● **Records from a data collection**
____
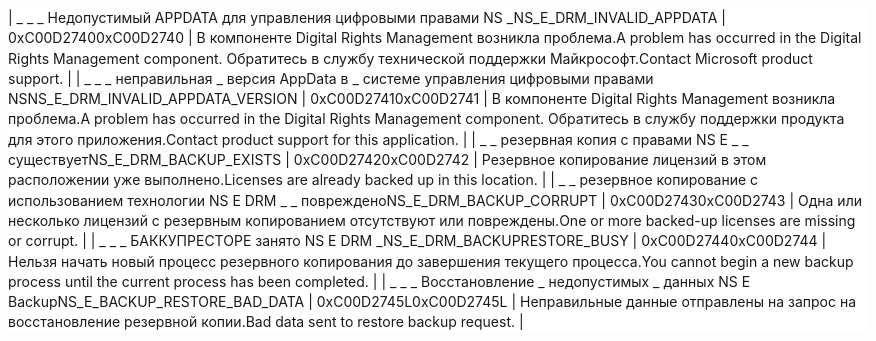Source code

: | <span data-ttu-id="e959f-424">\_ \_ \_ Недопустимый APPDATA для управления цифровыми правами NS \_</span><span class="sxs-lookup"><span data-stu-id="e959f-424">NS\_E\_DRM\_INVALID\_APPDATA</span></span>                                 | <span data-ttu-id="e959f-425">0xC00D2740</span><span class="sxs-lookup"><span data-stu-id="e959f-425">0xC00D2740</span></span>        | <span data-ttu-id="e959f-426">В компоненте Digital Rights Management возникла проблема.</span><span class="sxs-lookup"><span data-stu-id="e959f-426">A problem has occurred in the Digital Rights Management component.</span></span> <span data-ttu-id="e959f-427">Обратитесь в службу технической поддержки Майкрософт.</span><span class="sxs-lookup"><span data-stu-id="e959f-427">Contact Microsoft product support.</span></span>                                                                                                                                                                                                             |
| <span data-ttu-id="e959f-428">\_ \_ \_ неправильная \_ версия AppData в \_ системе управления цифровыми правами NS</span><span class="sxs-lookup"><span data-stu-id="e959f-428">NS\_E\_DRM\_INVALID\_APPDATA\_VERSION</span></span>                        | <span data-ttu-id="e959f-429">0xC00D2741</span><span class="sxs-lookup"><span data-stu-id="e959f-429">0xC00D2741</span></span>        | <span data-ttu-id="e959f-430">В компоненте Digital Rights Management возникла проблема.</span><span class="sxs-lookup"><span data-stu-id="e959f-430">A problem has occurred in the Digital Rights Management component.</span></span> <span data-ttu-id="e959f-431">Обратитесь в службу поддержки продукта для этого приложения.</span><span class="sxs-lookup"><span data-stu-id="e959f-431">Contact product support for this application.</span></span>                                                                                                                                                                                                  |
| <span data-ttu-id="e959f-432">\_ \_ резервная копия с правами NS E \_ \_ существует</span><span class="sxs-lookup"><span data-stu-id="e959f-432">NS\_E\_DRM\_BACKUP\_EXISTS</span></span>                                   | <span data-ttu-id="e959f-433">0xC00D2742</span><span class="sxs-lookup"><span data-stu-id="e959f-433">0xC00D2742</span></span>        | <span data-ttu-id="e959f-434">Резервное копирование лицензий в этом расположении уже выполнено.</span><span class="sxs-lookup"><span data-stu-id="e959f-434">Licenses are already backed up in this location.</span></span>                                                                                                                                                                                                                                                                  |
| <span data-ttu-id="e959f-435">\_ \_ резервное копирование с использованием технологии NS E DRM \_ \_ повреждено</span><span class="sxs-lookup"><span data-stu-id="e959f-435">NS\_E\_DRM\_BACKUP\_CORRUPT</span></span>                                  | <span data-ttu-id="e959f-436">0xC00D2743</span><span class="sxs-lookup"><span data-stu-id="e959f-436">0xC00D2743</span></span>        | <span data-ttu-id="e959f-437">Одна или несколько лицензий с резервным копированием отсутствуют или повреждены.</span><span class="sxs-lookup"><span data-stu-id="e959f-437">One or more backed-up licenses are missing or corrupt.</span></span>                                                                                                                                                                                                                                                            |
| <span data-ttu-id="e959f-438">\_ \_ \_ БАККУПРЕСТОРЕ занято NS E DRM \_</span><span class="sxs-lookup"><span data-stu-id="e959f-438">NS\_E\_DRM\_BACKUPRESTORE\_BUSY</span></span>                              | <span data-ttu-id="e959f-439">0xC00D2744</span><span class="sxs-lookup"><span data-stu-id="e959f-439">0xC00D2744</span></span>        | <span data-ttu-id="e959f-440">Нельзя начать новый процесс резервного копирования до завершения текущего процесса.</span><span class="sxs-lookup"><span data-stu-id="e959f-440">You cannot begin a new backup process until the current process has been completed.</span></span>                                                                                                                                                                                                                               |
| <span data-ttu-id="e959f-441">\_ \_ \_ Восстановление \_ недопустимых \_ данных NS E Backup</span><span class="sxs-lookup"><span data-stu-id="e959f-441">NS\_E\_BACKUP\_RESTORE\_BAD\_DATA</span></span>                            | <span data-ttu-id="e959f-442">0xC00D2745L</span><span class="sxs-lookup"><span data-stu-id="e959f-442">0xC00D2745L</span></span>       | <span data-ttu-id="e959f-443">Неправильные данные отправлены на запрос на восстановление резервной копии.</span><span class="sxs-lookup"><span data-stu-id="e959f-443">Bad data sent to restore backup request.</span></span>                                                                                                                                                                                                                                                                          |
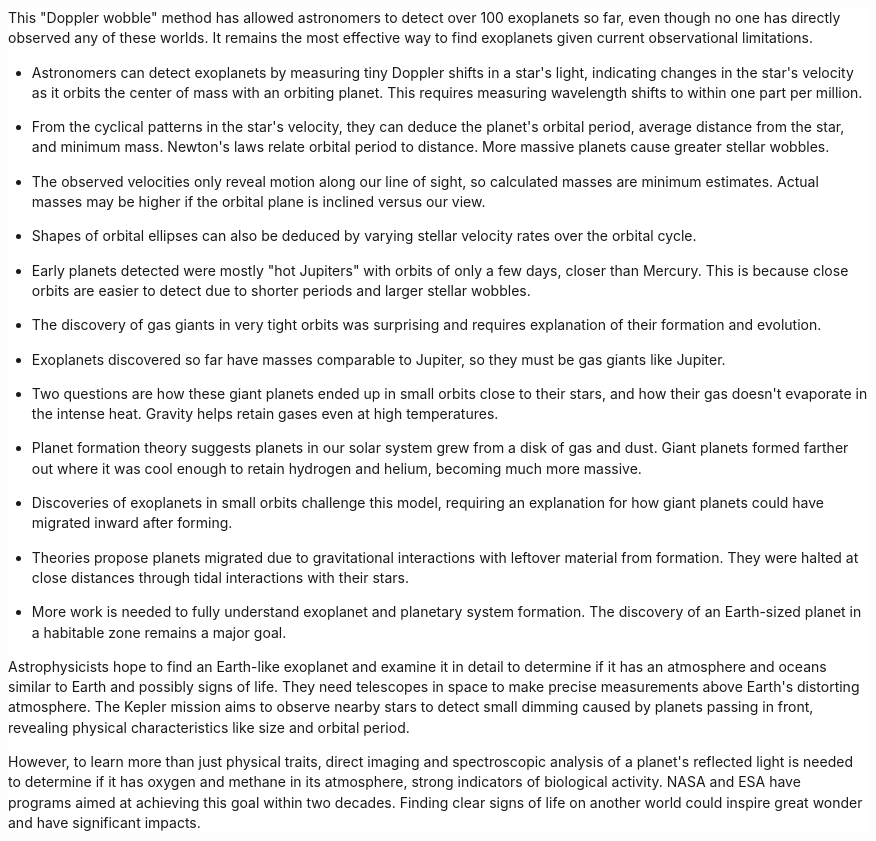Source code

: This "Doppler wobble" method has allowed astronomers to detect over 100 exoplanets so far, even though no one has directly observed any of these worlds. It remains the most effective way to find exoplanets given current observational limitations.

 

- Astronomers can detect exoplanets by measuring tiny Doppler shifts in a star's light, indicating changes in the star's velocity as it orbits the center of mass with an orbiting planet. This requires measuring wavelength shifts to within one part per million.

- From the cyclical patterns in the star's velocity, they can deduce the planet's orbital period, average distance from the star, and minimum mass. Newton's laws relate orbital period to distance. More massive planets cause greater stellar wobbles. 

- The observed velocities only reveal motion along our line of sight, so calculated masses are minimum estimates. Actual masses may be higher if the orbital plane is inclined versus our view.

- Shapes of orbital ellipses can also be deduced by varying stellar velocity rates over the orbital cycle.

- Early planets detected were mostly "hot Jupiters" with orbits of only a few days, closer than Mercury. This is because close orbits are easier to detect due to shorter periods and larger stellar wobbles. 

- The discovery of gas giants in very tight orbits was surprising and requires explanation of their formation and evolution.

 

- Exoplanets discovered so far have masses comparable to Jupiter, so they must be gas giants like Jupiter. 

- Two questions are how these giant planets ended up in small orbits close to their stars, and how their gas doesn't evaporate in the intense heat. Gravity helps retain gases even at high temperatures.

- Planet formation theory suggests planets in our solar system grew from a disk of gas and dust. Giant planets formed farther out where it was cool enough to retain hydrogen and helium, becoming much more massive. 

- Discoveries of exoplanets in small orbits challenge this model, requiring an explanation for how giant planets could have migrated inward after forming. 

- Theories propose planets migrated due to gravitational interactions with leftover material from formation. They were halted at close distances through tidal interactions with their stars. 

- More work is needed to fully understand exoplanet and planetary system formation. The discovery of an Earth-sized planet in a habitable zone remains a major goal.

 

Astrophysicists hope to find an Earth-like exoplanet and examine it in detail to determine if it has an atmosphere and oceans similar to Earth and possibly signs of life. They need telescopes in space to make precise measurements above Earth's distorting atmosphere. The Kepler mission aims to observe nearby stars to detect small dimming caused by planets passing in front, revealing physical characteristics like size and orbital period. 

However, to learn more than just physical traits, direct imaging and spectroscopic analysis of a planet's reflected light is needed to determine if it has oxygen and methane in its atmosphere, strong indicators of biological activity. NASA and ESA have programs aimed at achieving this goal within two decades. Finding clear signs of life on another world could inspire great wonder and have significant impacts. 
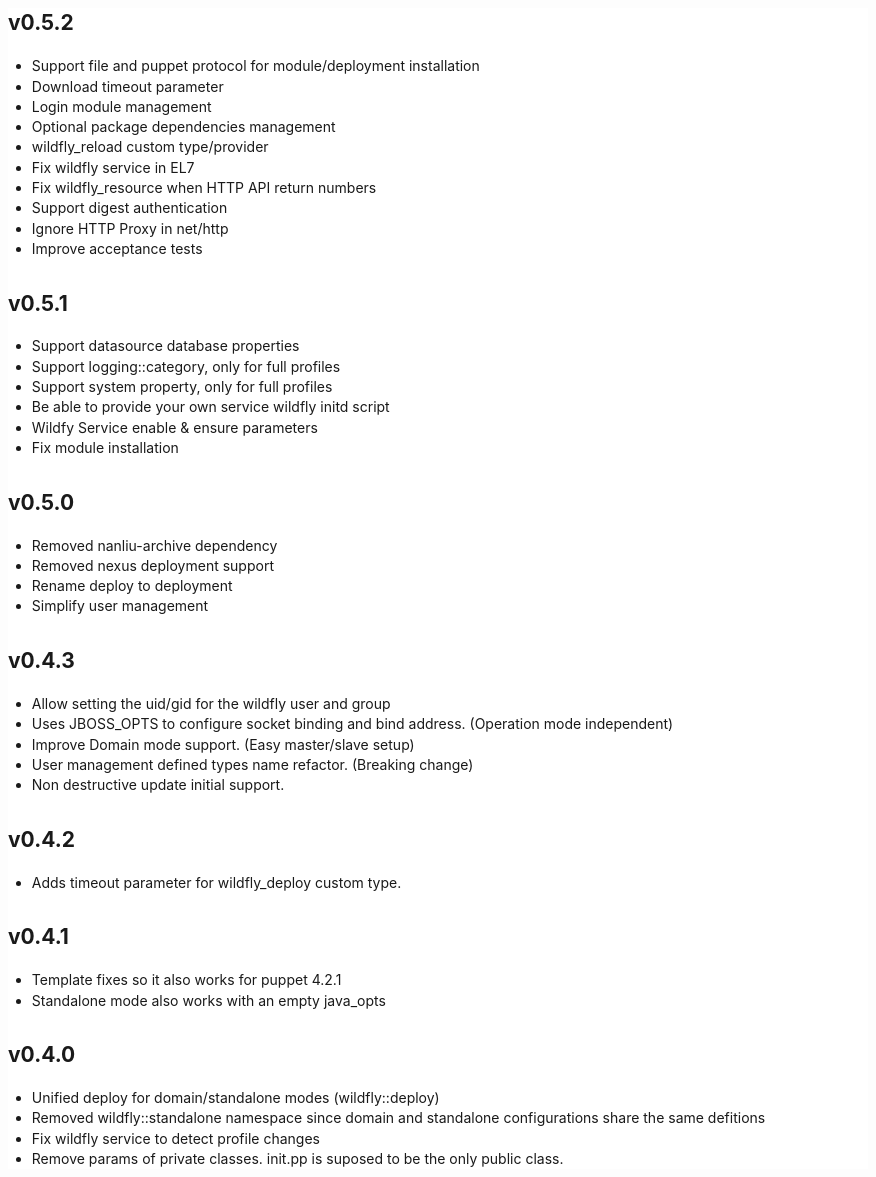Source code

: ## v0.5.2

- Support file and puppet protocol for module/deployment installation
- Download timeout parameter
- Login module management
- Optional package dependencies management
- wildfly_reload custom type/provider
- Fix wildfly service in EL7
- Fix wildfly_resource when HTTP API return numbers
- Support digest authentication
- Ignore HTTP Proxy in net/http
- Improve acceptance tests

## v0.5.1

- Support datasource database properties
- Support logging::category, only for full profiles
- Support system property, only for full profiles
- Be able to provide your own service wildfly initd script
- Wildfy Service enable & ensure parameters
- Fix module installation

## v0.5.0

- Removed nanliu-archive dependency
- Removed nexus deployment support
- Rename deploy to deployment
- Simplify user management

## v0.4.3

- Allow setting the uid/gid for the wildfly user and group
- Uses JBOSS_OPTS to configure socket binding and bind address. (Operation mode independent)
- Improve Domain mode support. (Easy master/slave setup)
- User management defined types name refactor. (Breaking change)
- Non destructive update initial support.

## v0.4.2

- Adds timeout parameter for wildfly_deploy custom type.

## v0.4.1

- Template fixes so it also works for puppet 4.2.1
- Standalone mode also works with an empty java_opts

## v0.4.0

- Unified deploy for domain/standalone modes (wildfly::deploy)
- Removed wildfly::standalone namespace since domain and standalone configurations share the same defitions
- Fix wildfly service to detect profile changes
- Remove params of private classes. init.pp is suposed to be the only public class.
____
● **Your goal**
In the preceding records, how many lines include the word "Improve"? Reply with the number only.

● **Task output**
2